OBJ Bach Two Part Invention in E Major BMV777

If you check under my objectives, you’ll see I’m currently working Grade 6. I wonder sometimes how valid it is that I write a piano blog when I am stuck firmly in the intermediate box as far as classical repertoire is concerned.

I had trouble selecting the List A piece at the time. I was surprised; I thought the List C would be harder but I found recordings of some of them, liked the first one I heard, and off we went.

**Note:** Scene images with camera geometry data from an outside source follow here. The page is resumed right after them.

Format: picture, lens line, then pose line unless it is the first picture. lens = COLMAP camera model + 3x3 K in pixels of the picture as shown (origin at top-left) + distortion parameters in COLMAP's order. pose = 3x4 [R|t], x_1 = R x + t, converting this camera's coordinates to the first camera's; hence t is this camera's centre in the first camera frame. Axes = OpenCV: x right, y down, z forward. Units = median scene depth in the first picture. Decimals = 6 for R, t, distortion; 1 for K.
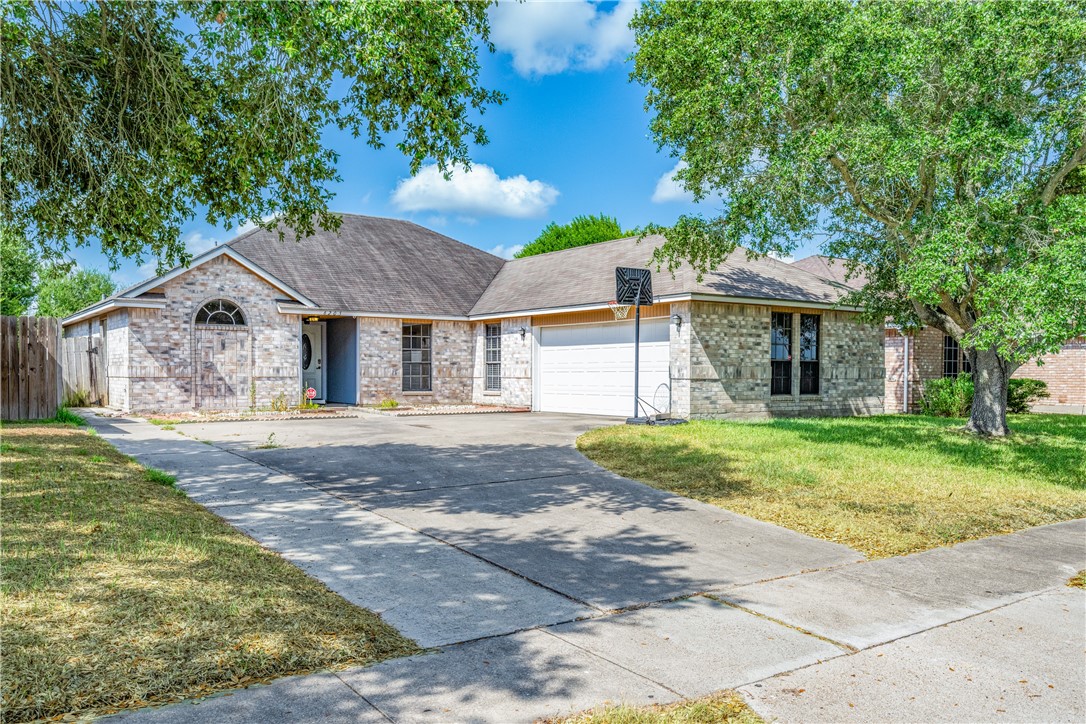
lens RADIAL K [[919.2, 0, 542.5], [0, 919.2, 364.8], [0, 0, 1]] dist [0.010554, 0.001625]
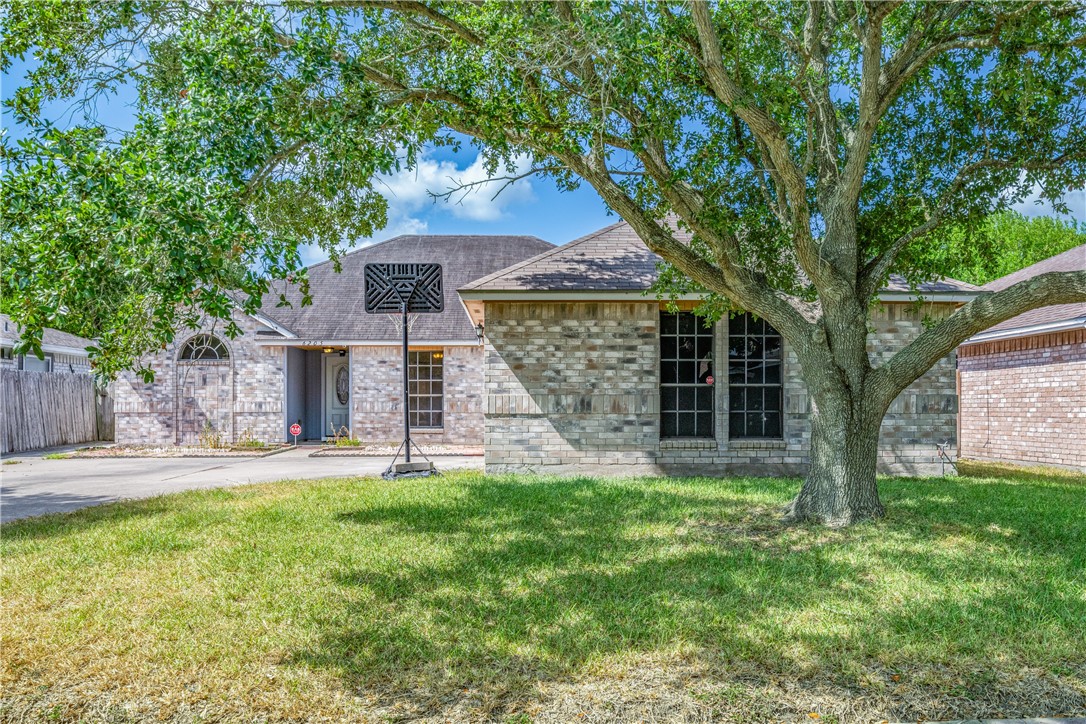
lens RADIAL K [[919.2, 0, 543.1], [0, 919.2, 363.4], [0, 0, 1]] dist [0.010554, 0.001625]
pose [[0.819457, -0.032083, -0.572242, 0.527125], [0.008718, 0.999014, -0.043525, 0.006881], [0.573074, 0.030678, 0.818929, 0.401910]]
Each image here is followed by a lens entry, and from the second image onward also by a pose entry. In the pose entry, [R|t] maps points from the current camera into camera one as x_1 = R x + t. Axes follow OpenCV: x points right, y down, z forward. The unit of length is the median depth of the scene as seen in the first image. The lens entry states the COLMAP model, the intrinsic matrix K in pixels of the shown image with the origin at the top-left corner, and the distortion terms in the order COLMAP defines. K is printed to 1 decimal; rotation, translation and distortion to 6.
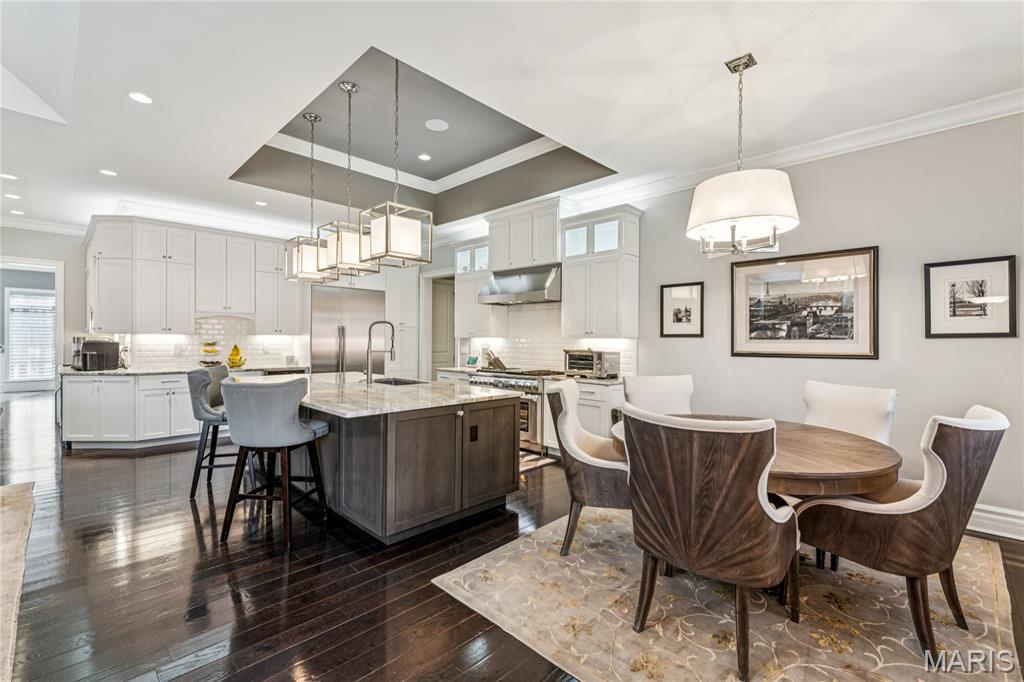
lens RADIAL K [[447.3, 0, 513.1], [0, 447.3, 343.3], [0, 0, 1]] dist [-0.000969, -0.001035]
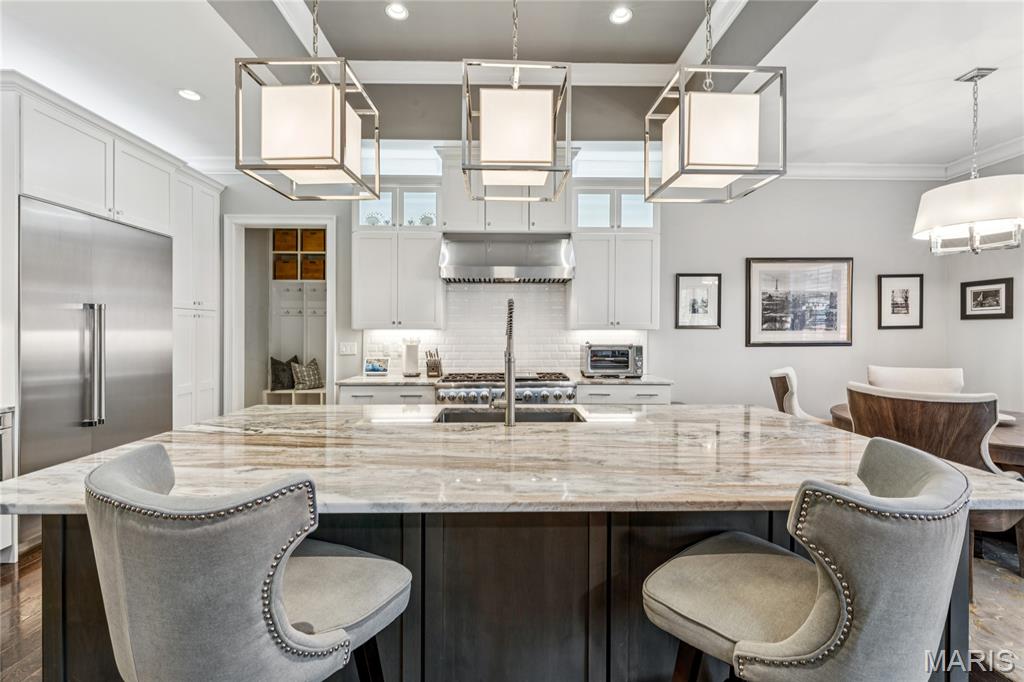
lens RADIAL K [[447.3, 0, 507.0], [0, 447.3, 332.1], [0, 0, 1]] dist [-0.000969, -0.001035]
pose [[0.705168, -0.007405, 0.709002, -0.592685], [0.009916, 0.999951, 0.000582, -0.010379], [-0.708971, 0.006620, 0.705206, 0.592195]]
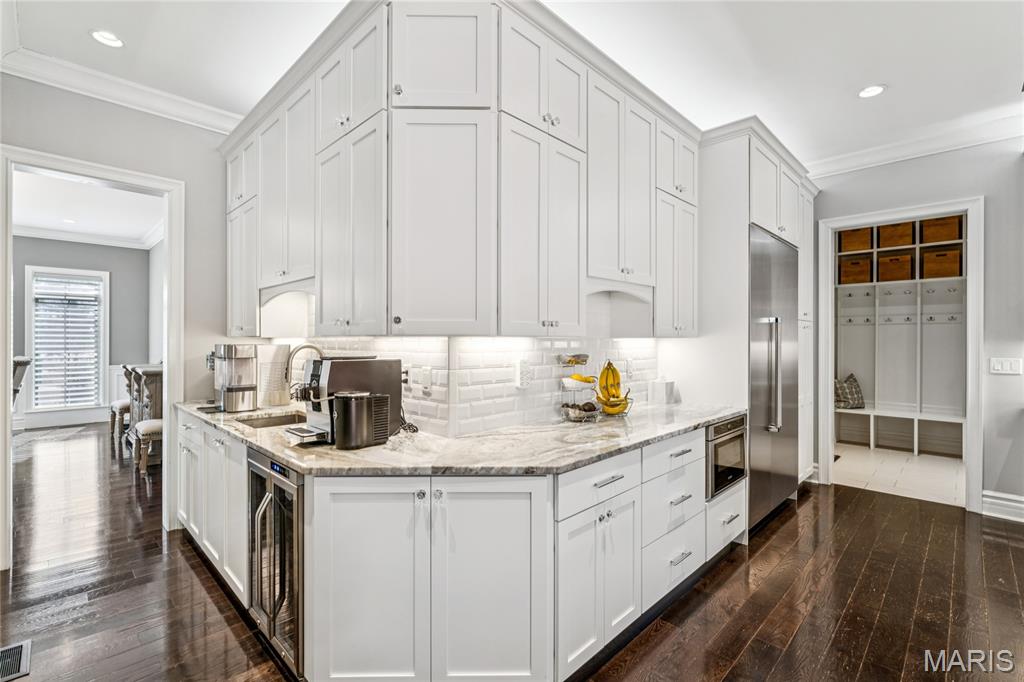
lens RADIAL K [[462.0, 0, 513.9], [0, 462.0, 340.4], [0, 0, 1]] dist [-0.000050, -0.000016]
pose [[0.999957, -0.005546, -0.007488, -0.944277], [0.005467, 0.999929, -0.010582, -0.015772], [0.007546, 0.010541, 0.999916, 0.747158]]
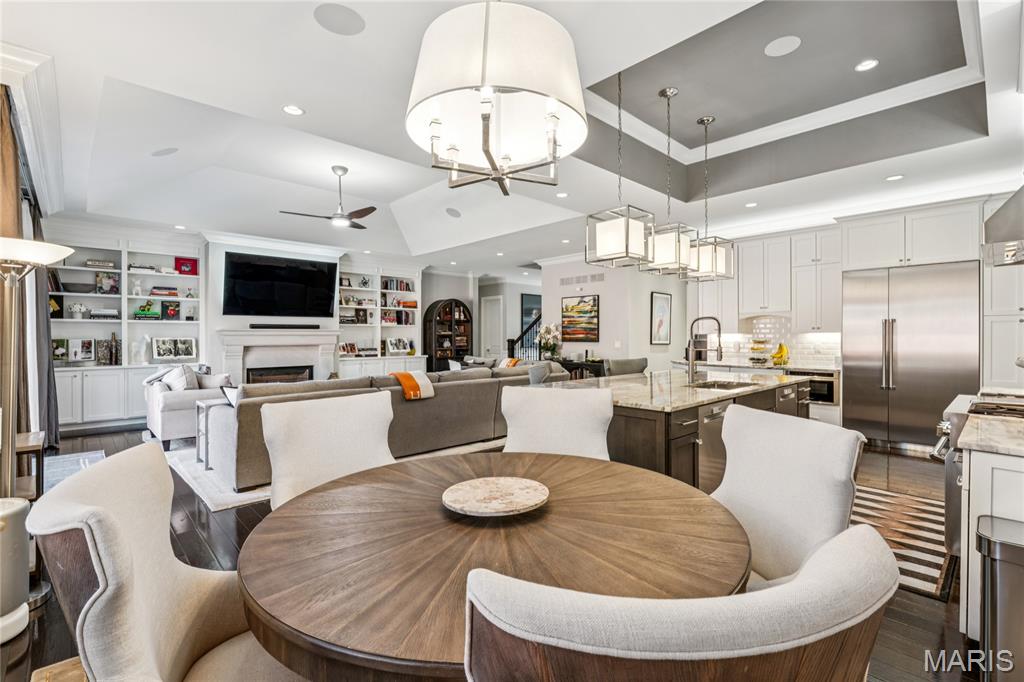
lens RADIAL K [[462.0, 0, 516.5], [0, 462.0, 339.9], [0, 0, 1]] dist [-0.000050, -0.000016]
pose [[-0.040802, 0.000560, -0.999167, 0.603429], [-0.006063, 0.999981, 0.000808, -0.001153], [0.999149, 0.006091, -0.040798, 0.592659]]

Out of the four pieces, the Bach is KILLING me. Well, some of it is incredibly easy. The rest of it is killing me. In part, this is a gap in my education. I don’t align so much with Bach as I do with Chopin and Rachmananinininininininoff or indeed Felix. This is not the kind of thing you admit out loud in the piano world. Bach is 42, the answer to life, the universe and everything.

The one piece of Bach that everyone knew (well I never played it but I could pull it out by ear if I really wanted to) turned out to be composed by someone else (Christian Petzold in this case, apparently). The only piece I truly liked was the Toccata and Fugue although Sky might have something to do with that.

It’s worth digging out an organ version too. But that’s not where we are right now.

I want to do the exam performance in February or March in 2024 so I need to get a move on with Bach. I don’t know the Rebikov but I can sight read it without too much difficulty. Learning it by heart is the challenge there and I’m already at a stage where I can deal with thinking about how I want it to sound. But the Bach had been a traincrash and more to the point, Apple’s music search meant I turned up very little when I went looking for a recording of it, at least initially. Once I discovered that looking for Angela Hewitt would be more productive, things got better. I’m now more motivated to learn the Bach because I’ve realised it is a stepping stone to the Rameau that I want to do for Grade 8. So back to Bach we went.

I’m stuck in the middle of the first part. Henle tells me this is easier than the Mendelssohn that while it was a swamp inhabited by dragons from a fingering point of view, it was also readable from day one. I won’t say it was easy to get right but it was easy to motivate myself to pick it apart and start putting it back together.

I don’t believe Henle. Maybe it’s easier if you started playing Petzold instead of a music hall version of the Rose of Tralee, aged 10 (god knows why we had it) but if you’ve somehow got to the age of 50 without doing any counterpoint at all, Bach is a big thick brick wall.

Bach777_FirstPart
Bach, Two Part Invention in E major

In particular, I’m struggling with the highlighted bars above. Well, the first of them is okay after a great deal of very slow work and repetition. Yes, I have been using a metronome, at length, much to the pity of my neighbours no doubt. But it is very very slow going. I’m operating under the fatal excess optimism that once I manage that, then much of the rest of it being easier than the Mendelssohn might materialise.

On the plus side, it’s a decent enough piece of Bach, and I’ve also spent some time with the C Major Prelude from WTC lately, and I’ve had a look at Aria from the Goldberg Variations. I bought a copy of Anna Maria Bach’s notebook as well (and it has the Petzold in it too which is handy and now I am wondering about getting CPE Bach’s notebook too). And I really, really hope it helps with the Rameau.